Rapport vernietigend over integriteitsbeleid politie
Van een onzer verslaggevers
Willemstad - De Raad voor de Rechtshandhaving (RvR) geeft een vernietigend oordeel over het integriteitsbeleid bij het Korps Politie Curaçao (KPC).
Al direct in het voorwoord van het onlangs aan de Staten aangeboden rapport staat dat ‘het huidige beleid flink ter hand moet worden genomen omdat aan essentiële voorwaarden niet wordt voldaan’.
Het integriteitsbeleid voor de ambtenaren van politie is vastgelegd in de ‘algemene gedragscode voor ambtenaren’ en in een instructie onder de naam ‘Regla ta Regla’. Maar er is dus in feite sprake van ‘Regla no ta Regla’, want zo stelt de RvR vast: ,,Ten tijde van het onderzoek werd integriteit niet bij werkoverleggen aan de orde gesteld en er worden geen functioneringsgesprekken gehouden omdat geen beoordelingssysteem is vastgesteld. Scholing en vorming op het gebied van integriteit werden niet aangeboden. Verder blijkt dat het KPC geen beleidsstuk heeft voor de implementatie van de gedragscodes en het sanctiestelsel.” Er wordt niet voldaan aan bijvoorbeeld het blijven verzorgen van integriteitstrainingen, het verrichten van controle en het hanteren van een voorziening in het kader van vroeg signalering (preventie). ,,Bovendien blijkt dat het sanctiestelsel van het korps niet transparant is en dat dit stelsel geen rechtszekerheid biedt.
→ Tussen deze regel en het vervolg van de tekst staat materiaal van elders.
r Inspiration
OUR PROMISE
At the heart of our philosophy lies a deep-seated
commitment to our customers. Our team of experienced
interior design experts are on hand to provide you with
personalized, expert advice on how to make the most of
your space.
Een ernstige tekortkoming is dat de ministers van Justitie niet altijd tijdig een besluit nemen op voorstellen tot een disciplinaire strafoplegging. In verband hiermee heerst in de praktijk ten onrechte de opvatting dat het opleggen van een disciplinaire straf beslist niet meer mogelijk is na verloop van een jaar nadat is vastgesteld dat een ambtenaar zich aan een plichtsverzuim heeft schuldig gemaakt. Als gevolg hiervan blijven sommige vergrijpen zonder consequenties, omdat geen disciplinaire straf wordt opgelegd. Dit komt het vertrouwen in dit deel van het ambtelijke apparaat beslist niet ten goede”, aldus de Raad.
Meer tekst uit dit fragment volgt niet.